Divulgação governo federal

Durante esta semana, o Ministério da Agricultura, Pecuária e Abastecimento, reuniu integrantes da equipe gestora nacional do Plano Estratégico do Programa Nacional de Erradicação e Prevenção da Febre Aftosa (PNEFA), para discutir o andamento do plano e os resultados alcançados nesses primeiros dois anos de execução.

O grupo estabeleceu a possibilidade de antecipação do calendário para o Estado do Paraná, assim como as avaliações em curso para o Bloco I (Acre e Rondônia).

Durante a reunião, também foi debatida a necessidade de prorrogar por um ano os prazos previstos para os blocos II (Amazonas, Amapá, Pará e Roraima) e III (Alagoas, Ceará, Maranhão, Paraíba, Pernambuco, Piauí e Rio Grande do Norte), e a necessidade de redefinição do Bloco V (atualmente com Mato Grosso, Mato Grosso do Sul, Paraná, Rio Grande do Sul, Santa Catarina), com reagrupamento dos Estados do MT e MS ao Bloco IV (Bahia, Espírito Santo, Goiás, Minas Gerais, Rio de Janeiro, Sergipe, São Paulo e Distrito Federal).

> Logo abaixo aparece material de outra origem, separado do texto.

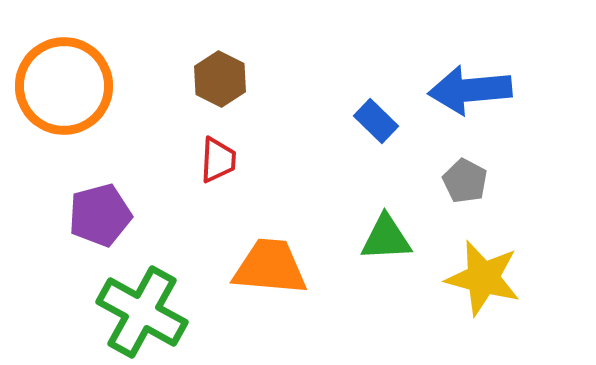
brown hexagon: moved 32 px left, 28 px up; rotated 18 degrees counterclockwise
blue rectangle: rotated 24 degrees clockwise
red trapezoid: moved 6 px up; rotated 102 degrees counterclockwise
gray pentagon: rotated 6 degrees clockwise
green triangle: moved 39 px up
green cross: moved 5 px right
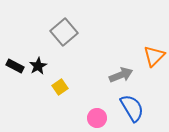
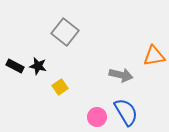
gray square: moved 1 px right; rotated 12 degrees counterclockwise
orange triangle: rotated 35 degrees clockwise
black star: rotated 30 degrees counterclockwise
gray arrow: rotated 35 degrees clockwise
blue semicircle: moved 6 px left, 4 px down
pink circle: moved 1 px up
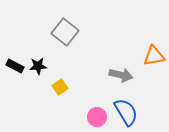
black star: rotated 18 degrees counterclockwise
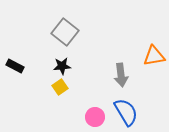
black star: moved 24 px right
gray arrow: rotated 70 degrees clockwise
pink circle: moved 2 px left
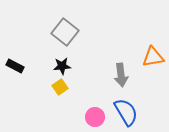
orange triangle: moved 1 px left, 1 px down
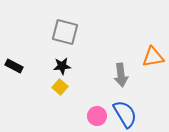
gray square: rotated 24 degrees counterclockwise
black rectangle: moved 1 px left
yellow square: rotated 14 degrees counterclockwise
blue semicircle: moved 1 px left, 2 px down
pink circle: moved 2 px right, 1 px up
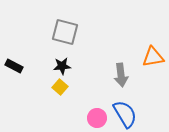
pink circle: moved 2 px down
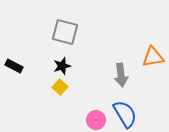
black star: rotated 12 degrees counterclockwise
pink circle: moved 1 px left, 2 px down
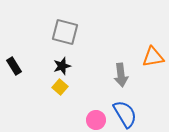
black rectangle: rotated 30 degrees clockwise
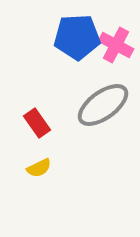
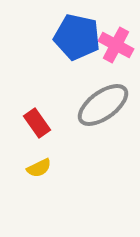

Geraldo Moraes, o diretor do Departamento de Saúde Animal (DSA), destacou a complexidade do plano estratégico, que prevê a execução de ações definidas com o objetivo de permitir um processo seguro de ampliação das zonas livres de febre aftosa sem vacinação. “Neste primeiro semestre de 2019, o DSA percorreu todos os blocos geográficos previstos no Plano Estratégico, o que permitiu um diagnóstico efetivo, nas 27 unidades da Federação, sobre o nível de avanço na execução das ações previstas”, disse o diretor.